Nat Wolff, Lakeith Stanfield, Margaret Qualley, Willem Dafoe, Shea Whigham, Paul Nakauchi
Netflix August 25
It’s unclear who the meant viewers could be for Dying Word, Adam Wingard’s fitful adaptation of the cult manga and anime collection of the identical title. The premise: A moody Seattle high-schooler (Nat Wolff) will get maintain of a supernatural e book that grants him the power to kill anybody he needs in grotesque, brain-splattering, Final Destination-esque fashion with the help of a chisel-toothed, bug-eyed, quill-covered nether-being (Willem Dafoe) that only he can see; said moody Seattle high-schooler shares his newfound power with a love interest (Margaret Qualley); they kill hundreds of gangsters and terrorists and become horny, death-dealing fascist demi-gods; a world-famous masked detective (Lakeith Stanfield) who eats only candy and squats on chairs instead of sitting enters the picture. Probably the right director for this super-weird material would be Takashi Miike or maybe Richard Kelly; in fact, there’s more than a touch of Kelly’s Donnie Darko to the film. But Wingard, the protean, gore-hungry director behind You’re Next and The Guest, seems as confused by the cartoonish and nihilistic plot as anyone else.
The result is perversely watchable, which puts it a cut above the average inane wannabe franchise-starter. With no likable characters or internal suspense to keep it in check, Wingard’s direction sputters out into a cloud of slickness and pastiche: chases set to Giorgio Moroder-type beats; eccentrically purposed pop songs (Australian Crawl’s “Reckless,” the Air Supply version of “The Power Of Love,” etc.); teen-movie stock characters; a certain famous Blade Runner prop; an homage to Jonathan Demme. Just in case anyone thought that Wingard had forgotten about John Carpenter, the end credits roll out in the genre master’s favorite typeface, Albertus. But as for Wolff’s Light Turner—that is, the ostensible focus of the film—he’s afforded about as much sympathy as the protagonist of a Tales From The Crypt episode.
A slow-motion sequence of FBI agents belly-flopping off an office building The Happening–style gets as much attention as our young antihero’s moral compass. And when it comes to the twisted relationship dynamic between Light and his girlfriend, Mia (Qualley), it’s strictly for the montages. The tyrannical teen-angst power fantasies, the eroticized thrill-killing, the Faustian bargain with Dafoe’s raspy demon, the relationship between Light and his pompadoured cop dad (Shea Whigham)—without an element of viewer identification, even the sickening kind, these become little more than surreal trimmings or excuses for Wingard to order up more blown-out neon lighting from his old-hand cinematographer, David Tattersall (Con Air, Speed Racer).
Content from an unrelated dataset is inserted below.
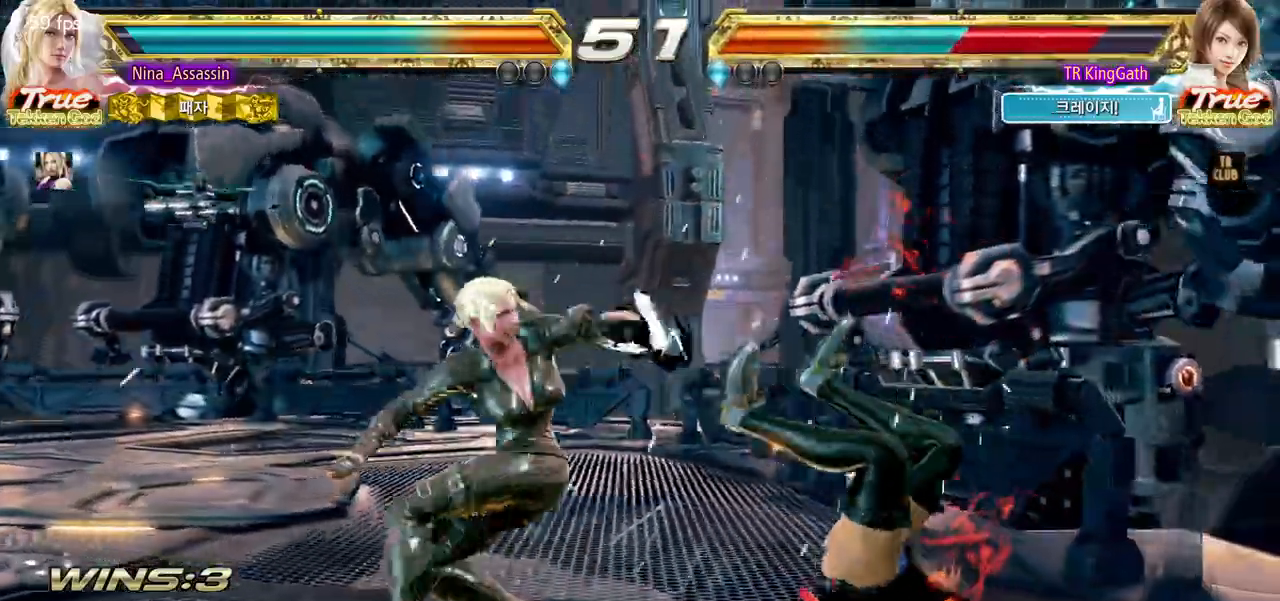
{"buttons": [], "left_stick": "center", "events": [[33, "SQUARE", "up"]]}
It takes less than 10 minutes for Light to transform from a term-paper-selling loser who lives so close to the train tracks that his dishes rumble off the dinner table into a remorseless Angel-Of-Death-in-training. For a time, Death Note’s speedy amorality holds interest, but its witlessness becomes more obvious as it bears on. One can’t help but chalk up some deficiencies to the absence of Simon Barrett, Wingard’s regular screenwriter; Death Note, which cost about four times as much as all of Wingard’s previous movies combined, is also the first feature he’s made without Barrett since his early days as a no-budget splatter director in Alabama.
The only human presence that seems to satisfy Wingard’s visual preoccupations is Stanfield’s monogrammatic, black-clad super-sleuth L. It’s a truly kooky performance that finds the gifted comic actor contorting his gaunt frame to approximate the choppy movement of an animated character. In a sequence that finds him pursuing Light on foot, he performs the least convincingly human sprint this side of Tom Cruise. One might say it’s almost worth the price of admission, but Death Note is a Netflix exclusive.